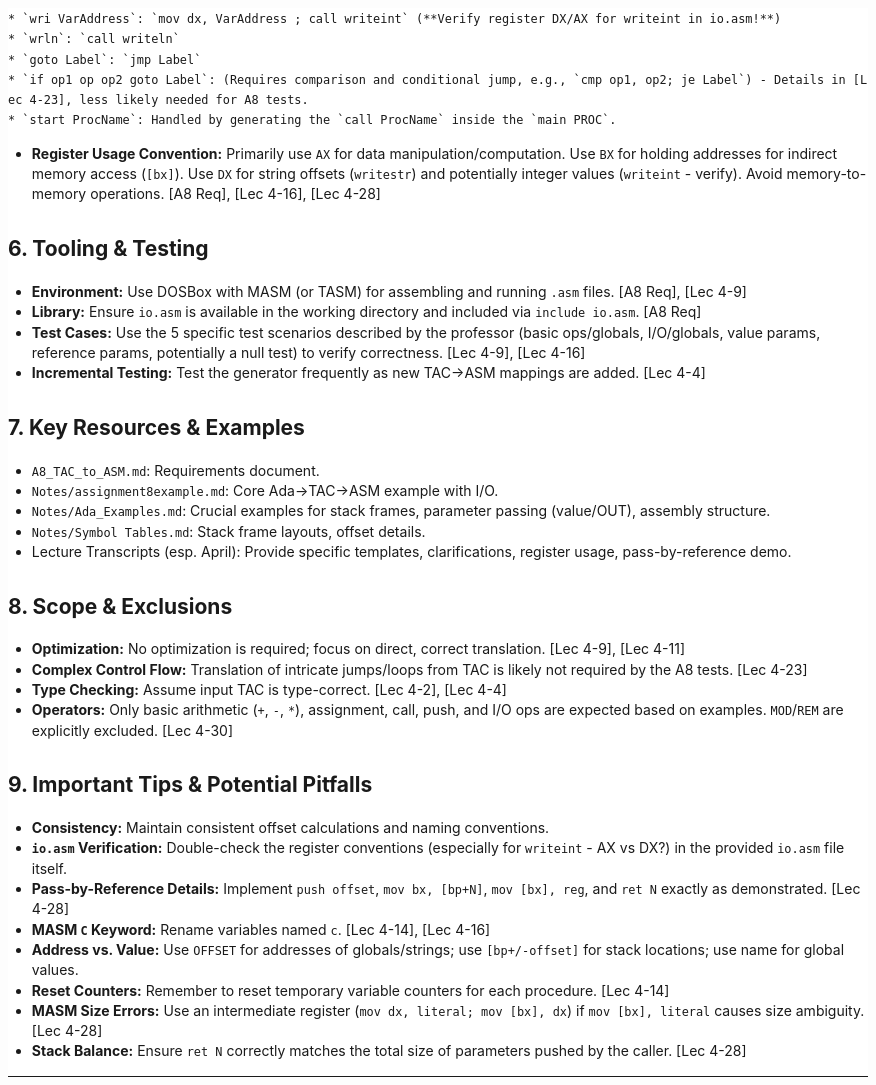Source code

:     * `wri VarAddress`: `mov dx, VarAddress ; call writeint` (**Verify register DX/AX for writeint in io.asm!**)
    * `wrln`: `call writeln`
    * `goto Label`: `jmp Label`
    * `if op1 op op2 goto Label`: (Requires comparison and conditional jump, e.g., `cmp op1, op2; je Label`) - Details in [Lec 4-23], less likely needed for A8 tests.
    * `start ProcName`: Handled by generating the `call ProcName` inside the `main PROC`.
* **Register Usage Convention:** Primarily use `AX` for data manipulation/computation. Use `BX` for holding addresses for indirect memory access (`[bx]`). Use `DX` for string offsets (`writestr`) and potentially integer values (`writeint` - verify). Avoid memory-to-memory operations. [A8 Req], [Lec 4-16], [Lec 4-28]

## 6. Tooling & Testing

* **Environment:** Use DOSBox with MASM (or TASM) for assembling and running `.asm` files. [A8 Req], [Lec 4-9]
* **Library:** Ensure `io.asm` is available in the working directory and included via `include io.asm`. [A8 Req]
* **Test Cases:** Use the 5 specific test scenarios described by the professor (basic ops/globals, I/O/globals, value params, reference params, potentially a null test) to verify correctness. [Lec 4-9], [Lec 4-16]
* **Incremental Testing:** Test the generator frequently as new TAC->ASM mappings are added. [Lec 4-4]

## 7. Key Resources & Examples

* `A8_TAC_to_ASM.md`: Requirements document.
* `Notes/assignment8example.md`: Core Ada->TAC->ASM example with I/O.
* `Notes/Ada_Examples.md`: Crucial examples for stack frames, parameter passing (value/OUT), assembly structure.
* `Notes/Symbol Tables.md`: Stack frame layouts, offset details.
* Lecture Transcripts (esp. April): Provide specific templates, clarifications, register usage, pass-by-reference demo.

## 8. Scope & Exclusions

* **Optimization:** No optimization is required; focus on direct, correct translation. [Lec 4-9], [Lec 4-11]
* **Complex Control Flow:** Translation of intricate jumps/loops from TAC is likely not required by the A8 tests. [Lec 4-23]
* **Type Checking:** Assume input TAC is type-correct. [Lec 4-2], [Lec 4-4]
* **Operators:** Only basic arithmetic (`+`, `-`, `*`), assignment, call, push, and I/O ops are expected based on examples. `MOD`/`REM` are explicitly excluded. [Lec 4-30]

## 9. Important Tips & Potential Pitfalls

* **Consistency:** Maintain consistent offset calculations and naming conventions.
* **`io.asm` Verification:** Double-check the register conventions (especially for `writeint` - AX vs DX?) in the provided `io.asm` file itself.
* **Pass-by-Reference Details:** Implement `push offset`, `mov bx, [bp+N]`, `mov [bx], reg`, and `ret N` exactly as demonstrated. [Lec 4-28]
* **MASM `C` Keyword:** Rename variables named `c`. [Lec 4-14], [Lec 4-16]
* **Address vs. Value:** Use `OFFSET` for addresses of globals/strings; use `[bp+/-offset]` for stack locations; use name for global values.
* **Reset Counters:** Remember to reset temporary variable counters for each procedure. [Lec 4-14]
* **MASM Size Errors:** Use an intermediate register (`mov dx, literal; mov [bx], dx`) if `mov [bx], literal` causes size ambiguity. [Lec 4-28]
* **Stack Balance:** Ensure `ret N` correctly matches the total size of parameters pushed by the caller. [Lec 4-28]

---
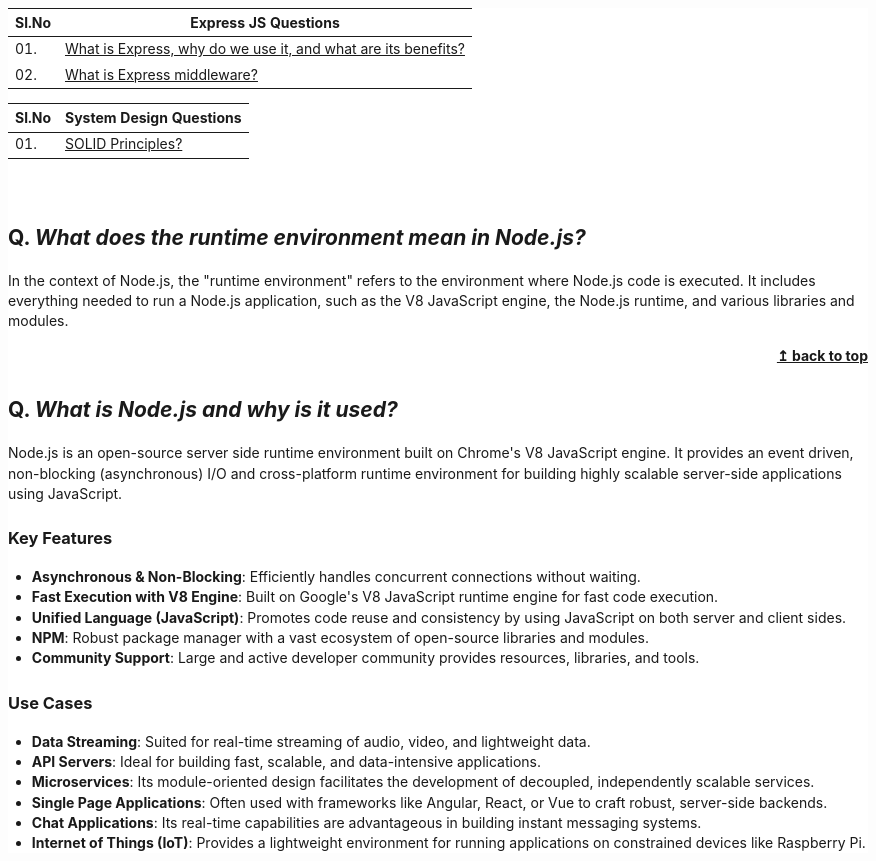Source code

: | Sl.No|  Express JS Questions       |
|------|--------------------------------|
| 01.  |[What is Express, why do we use it, and what are its benefits?](#q-what-is-expressjs)|
| 02.  |[What is Express middleware?](#q-what-is-express-middleware)|


| Sl.No|  System Design Questions       |
|------|--------------------------------|
| 01.  |[SOLID Principles?](#q-solid-principles)|

<br/>

## Q. ***What does the runtime environment mean in Node.js?***
In the context of Node.js, the "runtime environment" refers to the environment where Node.js code is executed. It includes everything needed to run a Node.js application, such as the V8 JavaScript engine, the Node.js runtime, and various libraries and modules.

<div align="right">
    <b><a href="#">↥ back to top</a></b>
</div>

## Q. ***What is Node.js and why is it used?***

Node.js is an open-source server side runtime environment built on Chrome\'s V8 JavaScript engine. It provides an event driven, non-blocking (asynchronous) I/O and cross-platform runtime environment for building highly scalable server-side applications using JavaScript.

### Key Features

- **Asynchronous & Non-Blocking**: Efficiently handles concurrent connections without waiting.
- **Fast Execution with V8 Engine**: Built on Google's V8 JavaScript runtime engine for fast code execution.
- **Unified Language (JavaScript)**: Promotes code reuse and consistency by using JavaScript on both server and client sides.
- **NPM**: Robust package manager with a vast ecosystem of open-source libraries and modules.
- **Community Support**: Large and active developer community provides resources, libraries, and tools.
  
### Use Cases

- **Data Streaming**: Suited for real-time streaming of audio, video, and lightweight data.
- **API Servers**: Ideal for building fast, scalable, and data-intensive applications.
- **Microservices**: Its module-oriented design facilitates the development of decoupled, independently scalable services.
- **Single Page Applications**: Often used with frameworks like Angular, React, or Vue to craft robust, server-side backends.
- **Chat Applications**: Its real-time capabilities are advantageous in building instant messaging systems.
- **Internet of Things (IoT)**: Provides a lightweight environment for running applications on constrained devices like Raspberry Pi.
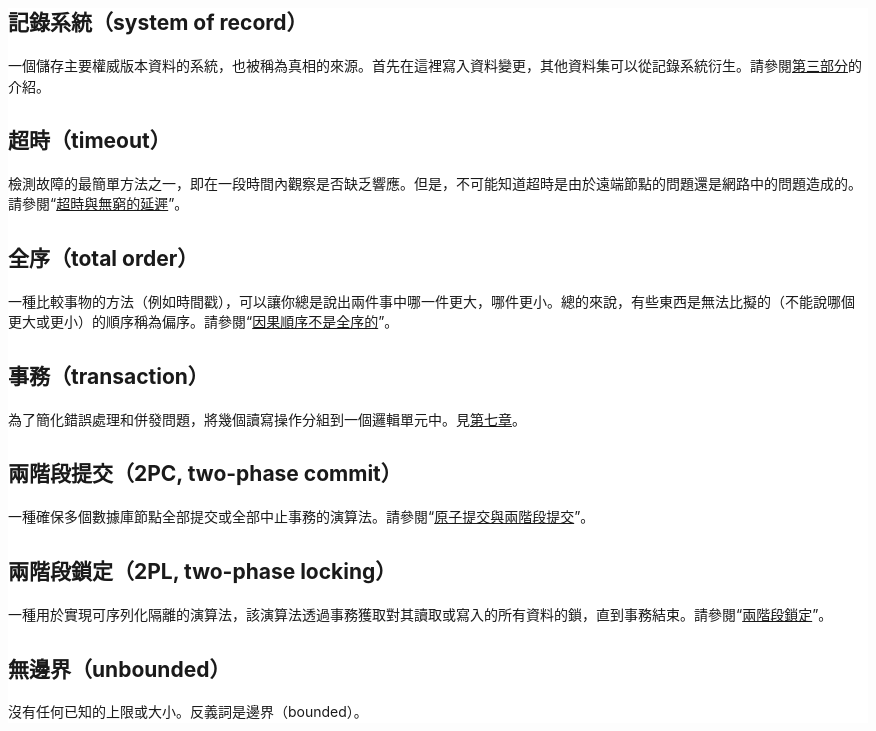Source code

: ## **記錄系統（system of record）**

  一個儲存主要權威版本資料的系統，也被稱為真相的來源。首先在這裡寫入資料變更，其他資料集可以從記錄系統衍生。請參閱[第三部分](./part-iii)的介紹。

## **超時（timeout）**

  檢測故障的最簡單方法之一，即在一段時間內觀察是否缺乏響應。但是，不可能知道超時是由於遠端節點的問題還是網路中的問題造成的。請參閱“[超時與無窮的延遲](./ch8#超時與無窮的延遲)”。

## **全序（total order）**

  一種比較事物的方法（例如時間戳），可以讓你總是說出兩件事中哪一件更大，哪件更小。總的來說，有些東西是無法比擬的（不能說哪個更大或更小）的順序稱為偏序。請參閱“[因果順序不是全序的](./ch9#因果順序不是全序的)”。

## **事務（transaction）**

  為了簡化錯誤處理和併發問題，將幾個讀寫操作分組到一個邏輯單元中。見[第七章](./ch7)。

## **兩階段提交（2PC, two-phase commit）**

  一種確保多個數據庫節點全部提交或全部中止事務的演算法。請參閱“[原子提交與兩階段提交](./ch9#原子提交與兩階段提交)”。

## **兩階段鎖定（2PL, two-phase locking）**

  一種用於實現可序列化隔離的演算法，該演算法透過事務獲取對其讀取或寫入的所有資料的鎖，直到事務結束。請參閱“[兩階段鎖定](./ch7#兩階段鎖定)”。

## **無邊界（unbounded）**

  沒有任何已知的上限或大小。反義詞是邊界（bounded）。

* What to work on:
Turn the lines of the data above, from the line with "Req], [Lec 4-9]" up to and including the line with "4-9], [Lec 4-16]", into a Markdown table. Use the columns No. and Text, number each line, and leave out any blank lines.

* Task answer:
| No. | Text |
|---|---|
| 1 | * **Environment:** Use DOSBox with MASM (or TASM) for assembling and running `.asm` files. [A8 Req], [Lec 4-9] |
| 2 | * **Library:** Ensure `io.asm` is available in the working directory and included via `include io.asm`. [A8 Req] |
| 3 | * **Test Cases:** Use the 5 specific test scenarios described by the professor (basic ops/globals, I/O/globals, value params, reference params, potentially a null test) to verify correctness. [Lec 4-9], [Lec 4-16] |